■ **Written problem 1**: List the actions that the text on distributional derivatives asks readers to take to support the original creators.

■ **Text block**:
Distributions 10 | Distributional Derivative [dark version]

4 min read

Based on The Bright Side of Mathematics's video on YouTube. If you like this content, support the original creators by watching, liking and subscribing to their content.

TL;DR

Distributional derivatives are defined by transferring derivatives from a distribution T to a test function Φ using ⟨∂αT, Φ⟩ = (−1)|α|⟨T, ∂αΦ⟩.

Briefing

The core breakthrough is a definition of derivatives that works for every distribution, even when classical differentiation fails—by shifting derivatives onto test functions through integration by parts. Starting from a smooth function f, the usual derivative satisfies a duality identity: pairing the distribution associated with f′ against a test function Φ equals pairing the distribution associated with f against −Φ′. That calculation motivates the general rule: for any distribution T, its distributional derivative is defined so that ⟨∂αT, Φ⟩ = (−1)|α|⟨T, ∂αΦ⟩, where α is a multi-index and |α| counts how many partial derivatives occur. This definition guarantees the derivative exists in the space of distributions D′ without requiring any pointwise differentiability of T.

■ **Written problem 2**: Return every line of the entries that contains the string "place", treating uppercase and lowercase as different.

■ **Dataset records**:
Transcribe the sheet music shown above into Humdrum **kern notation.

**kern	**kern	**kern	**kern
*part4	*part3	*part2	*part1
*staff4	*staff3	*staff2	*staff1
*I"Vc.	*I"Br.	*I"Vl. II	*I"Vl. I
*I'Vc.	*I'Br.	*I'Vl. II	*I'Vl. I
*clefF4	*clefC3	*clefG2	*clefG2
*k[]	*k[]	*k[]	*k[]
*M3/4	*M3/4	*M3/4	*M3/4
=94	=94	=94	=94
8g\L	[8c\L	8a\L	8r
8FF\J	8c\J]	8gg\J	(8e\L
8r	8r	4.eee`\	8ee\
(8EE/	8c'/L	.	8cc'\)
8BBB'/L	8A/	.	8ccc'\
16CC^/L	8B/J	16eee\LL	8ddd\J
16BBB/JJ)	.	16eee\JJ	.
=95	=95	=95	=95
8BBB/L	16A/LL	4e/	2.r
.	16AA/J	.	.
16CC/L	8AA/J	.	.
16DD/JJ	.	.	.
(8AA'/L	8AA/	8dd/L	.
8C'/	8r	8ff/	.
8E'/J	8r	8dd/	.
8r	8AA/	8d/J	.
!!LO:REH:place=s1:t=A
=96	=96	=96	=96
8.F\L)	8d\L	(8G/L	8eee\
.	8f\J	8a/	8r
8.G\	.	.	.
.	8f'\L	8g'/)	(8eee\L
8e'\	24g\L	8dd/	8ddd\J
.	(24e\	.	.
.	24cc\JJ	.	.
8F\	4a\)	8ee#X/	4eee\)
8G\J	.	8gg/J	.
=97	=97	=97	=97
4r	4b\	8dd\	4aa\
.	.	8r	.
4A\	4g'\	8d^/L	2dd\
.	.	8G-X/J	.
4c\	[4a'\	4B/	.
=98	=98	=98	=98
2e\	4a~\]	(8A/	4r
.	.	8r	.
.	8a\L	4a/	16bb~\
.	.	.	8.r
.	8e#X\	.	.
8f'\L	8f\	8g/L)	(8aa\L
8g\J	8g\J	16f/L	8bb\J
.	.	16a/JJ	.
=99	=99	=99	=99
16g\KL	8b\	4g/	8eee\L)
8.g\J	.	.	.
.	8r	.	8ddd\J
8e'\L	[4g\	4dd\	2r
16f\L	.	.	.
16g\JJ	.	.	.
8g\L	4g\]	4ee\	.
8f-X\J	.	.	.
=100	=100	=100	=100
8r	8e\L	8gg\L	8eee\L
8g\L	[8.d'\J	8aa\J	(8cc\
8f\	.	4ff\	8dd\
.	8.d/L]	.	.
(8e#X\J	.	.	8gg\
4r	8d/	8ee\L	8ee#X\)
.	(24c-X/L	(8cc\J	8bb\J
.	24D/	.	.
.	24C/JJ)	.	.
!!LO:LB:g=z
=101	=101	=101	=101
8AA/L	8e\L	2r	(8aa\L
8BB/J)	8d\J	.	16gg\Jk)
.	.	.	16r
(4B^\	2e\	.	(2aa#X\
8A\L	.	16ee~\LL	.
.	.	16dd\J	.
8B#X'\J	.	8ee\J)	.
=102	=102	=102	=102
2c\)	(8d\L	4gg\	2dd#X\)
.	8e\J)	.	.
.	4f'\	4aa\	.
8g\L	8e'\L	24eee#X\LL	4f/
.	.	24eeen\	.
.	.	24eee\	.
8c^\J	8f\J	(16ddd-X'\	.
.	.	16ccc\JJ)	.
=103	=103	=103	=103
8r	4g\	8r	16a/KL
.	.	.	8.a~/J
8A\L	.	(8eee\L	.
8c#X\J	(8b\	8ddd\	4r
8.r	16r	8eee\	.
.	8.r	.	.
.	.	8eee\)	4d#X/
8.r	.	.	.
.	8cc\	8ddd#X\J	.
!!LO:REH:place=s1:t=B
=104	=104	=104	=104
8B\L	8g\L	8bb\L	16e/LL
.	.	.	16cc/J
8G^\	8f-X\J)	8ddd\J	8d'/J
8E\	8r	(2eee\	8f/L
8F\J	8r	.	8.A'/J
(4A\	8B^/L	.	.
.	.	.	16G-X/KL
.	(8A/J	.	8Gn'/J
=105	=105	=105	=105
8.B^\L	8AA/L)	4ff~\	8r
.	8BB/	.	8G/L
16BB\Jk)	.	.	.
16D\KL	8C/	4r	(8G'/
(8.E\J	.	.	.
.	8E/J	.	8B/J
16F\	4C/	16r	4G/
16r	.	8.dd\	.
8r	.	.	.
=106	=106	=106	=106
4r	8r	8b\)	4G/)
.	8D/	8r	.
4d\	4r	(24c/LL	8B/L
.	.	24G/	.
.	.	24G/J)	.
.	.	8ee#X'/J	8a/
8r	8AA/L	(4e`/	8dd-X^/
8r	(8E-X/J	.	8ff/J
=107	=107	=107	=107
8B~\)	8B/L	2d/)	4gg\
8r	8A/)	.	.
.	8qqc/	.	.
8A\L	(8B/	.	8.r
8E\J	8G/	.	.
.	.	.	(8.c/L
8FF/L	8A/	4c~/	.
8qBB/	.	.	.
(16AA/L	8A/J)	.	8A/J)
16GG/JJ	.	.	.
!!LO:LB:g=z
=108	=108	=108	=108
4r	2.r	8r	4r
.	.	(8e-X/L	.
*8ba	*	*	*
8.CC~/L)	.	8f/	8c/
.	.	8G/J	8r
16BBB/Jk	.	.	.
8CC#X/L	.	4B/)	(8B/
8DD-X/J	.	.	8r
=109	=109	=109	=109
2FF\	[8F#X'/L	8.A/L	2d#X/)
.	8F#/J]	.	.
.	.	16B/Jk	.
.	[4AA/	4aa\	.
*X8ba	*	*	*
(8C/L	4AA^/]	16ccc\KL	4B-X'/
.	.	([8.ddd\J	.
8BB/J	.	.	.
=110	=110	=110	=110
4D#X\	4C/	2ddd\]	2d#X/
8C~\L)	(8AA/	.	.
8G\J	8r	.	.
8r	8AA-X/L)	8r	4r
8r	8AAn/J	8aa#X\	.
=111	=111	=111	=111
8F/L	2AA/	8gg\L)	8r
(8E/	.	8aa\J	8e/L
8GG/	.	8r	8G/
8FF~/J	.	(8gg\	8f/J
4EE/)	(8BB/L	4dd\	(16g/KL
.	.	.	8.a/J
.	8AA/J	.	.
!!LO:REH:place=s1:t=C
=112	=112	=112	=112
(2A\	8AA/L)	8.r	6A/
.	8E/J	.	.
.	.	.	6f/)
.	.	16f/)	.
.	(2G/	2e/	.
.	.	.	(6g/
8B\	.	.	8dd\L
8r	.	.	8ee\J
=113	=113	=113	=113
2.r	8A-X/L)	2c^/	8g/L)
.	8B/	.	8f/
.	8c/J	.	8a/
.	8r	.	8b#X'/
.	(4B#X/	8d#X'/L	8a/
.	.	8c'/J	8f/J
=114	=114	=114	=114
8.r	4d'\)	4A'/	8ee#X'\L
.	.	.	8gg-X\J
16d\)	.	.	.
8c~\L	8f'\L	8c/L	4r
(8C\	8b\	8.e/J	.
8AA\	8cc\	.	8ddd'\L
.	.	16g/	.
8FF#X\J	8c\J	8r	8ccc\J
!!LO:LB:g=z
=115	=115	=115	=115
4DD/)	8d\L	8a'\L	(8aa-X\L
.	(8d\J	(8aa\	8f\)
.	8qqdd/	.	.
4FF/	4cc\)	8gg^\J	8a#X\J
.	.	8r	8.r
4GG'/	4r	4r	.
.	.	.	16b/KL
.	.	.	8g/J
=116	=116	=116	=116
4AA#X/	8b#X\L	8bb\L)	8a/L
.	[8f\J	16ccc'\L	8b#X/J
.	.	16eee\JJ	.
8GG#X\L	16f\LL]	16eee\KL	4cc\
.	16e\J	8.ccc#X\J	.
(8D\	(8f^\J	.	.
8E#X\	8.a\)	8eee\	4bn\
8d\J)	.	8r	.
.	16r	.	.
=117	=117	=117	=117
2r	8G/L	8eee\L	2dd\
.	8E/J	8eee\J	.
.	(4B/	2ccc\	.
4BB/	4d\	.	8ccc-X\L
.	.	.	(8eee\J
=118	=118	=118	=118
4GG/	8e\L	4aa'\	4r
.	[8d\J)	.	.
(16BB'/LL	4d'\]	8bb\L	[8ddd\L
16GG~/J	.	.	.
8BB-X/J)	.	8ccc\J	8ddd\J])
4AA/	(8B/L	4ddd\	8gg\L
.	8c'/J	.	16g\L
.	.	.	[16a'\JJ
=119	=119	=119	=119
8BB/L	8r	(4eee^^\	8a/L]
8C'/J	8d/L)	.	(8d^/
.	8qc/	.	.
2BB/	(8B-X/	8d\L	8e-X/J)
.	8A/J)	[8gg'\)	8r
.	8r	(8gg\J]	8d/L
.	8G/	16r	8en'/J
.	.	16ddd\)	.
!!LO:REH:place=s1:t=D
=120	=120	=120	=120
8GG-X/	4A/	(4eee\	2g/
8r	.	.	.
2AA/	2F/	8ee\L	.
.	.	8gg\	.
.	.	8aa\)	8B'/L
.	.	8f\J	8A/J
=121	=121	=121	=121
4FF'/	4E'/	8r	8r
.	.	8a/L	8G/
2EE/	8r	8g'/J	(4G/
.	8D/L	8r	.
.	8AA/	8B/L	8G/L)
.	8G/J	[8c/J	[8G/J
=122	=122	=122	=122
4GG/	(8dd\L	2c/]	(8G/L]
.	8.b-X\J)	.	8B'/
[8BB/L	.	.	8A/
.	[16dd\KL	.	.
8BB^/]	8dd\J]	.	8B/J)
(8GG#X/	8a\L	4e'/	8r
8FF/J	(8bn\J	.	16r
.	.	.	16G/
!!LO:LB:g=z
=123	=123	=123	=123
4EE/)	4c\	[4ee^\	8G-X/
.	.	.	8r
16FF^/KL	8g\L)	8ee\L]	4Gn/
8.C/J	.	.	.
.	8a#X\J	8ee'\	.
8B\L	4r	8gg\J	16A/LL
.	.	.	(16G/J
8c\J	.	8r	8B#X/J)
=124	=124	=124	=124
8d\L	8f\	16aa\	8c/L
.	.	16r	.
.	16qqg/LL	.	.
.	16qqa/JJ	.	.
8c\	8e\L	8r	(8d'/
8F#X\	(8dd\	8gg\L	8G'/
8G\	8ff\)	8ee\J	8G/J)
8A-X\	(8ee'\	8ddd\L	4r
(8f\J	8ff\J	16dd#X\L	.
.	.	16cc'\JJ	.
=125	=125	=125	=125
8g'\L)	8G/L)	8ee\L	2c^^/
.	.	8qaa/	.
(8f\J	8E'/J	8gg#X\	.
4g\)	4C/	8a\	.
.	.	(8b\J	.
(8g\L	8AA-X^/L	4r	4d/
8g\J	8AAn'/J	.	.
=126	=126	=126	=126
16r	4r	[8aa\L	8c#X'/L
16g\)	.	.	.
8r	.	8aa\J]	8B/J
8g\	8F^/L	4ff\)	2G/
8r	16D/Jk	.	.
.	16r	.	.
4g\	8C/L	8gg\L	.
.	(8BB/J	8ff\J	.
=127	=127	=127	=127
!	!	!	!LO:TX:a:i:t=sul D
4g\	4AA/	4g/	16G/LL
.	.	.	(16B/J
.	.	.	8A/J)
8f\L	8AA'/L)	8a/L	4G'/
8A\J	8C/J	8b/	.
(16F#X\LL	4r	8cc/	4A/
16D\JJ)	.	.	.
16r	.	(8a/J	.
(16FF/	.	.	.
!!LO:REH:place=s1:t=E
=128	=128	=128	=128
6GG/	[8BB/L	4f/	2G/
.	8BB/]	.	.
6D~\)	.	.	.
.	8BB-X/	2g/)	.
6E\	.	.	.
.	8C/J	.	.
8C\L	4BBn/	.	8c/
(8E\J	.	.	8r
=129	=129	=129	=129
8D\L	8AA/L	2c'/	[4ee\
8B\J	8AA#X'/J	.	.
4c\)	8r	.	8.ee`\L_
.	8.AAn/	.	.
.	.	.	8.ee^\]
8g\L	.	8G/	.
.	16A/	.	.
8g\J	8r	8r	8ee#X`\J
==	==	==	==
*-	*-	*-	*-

■ **Correct output 1**: watching, liking, subscribing

■ **Correct output 2**:
!!LO:REH:place=s1:t=A
!!LO:REH:place=s1:t=B
!!LO:REH:place=s1:t=C
!!LO:REH:place=s1:t=D
!!LO:REH:place=s1:t=E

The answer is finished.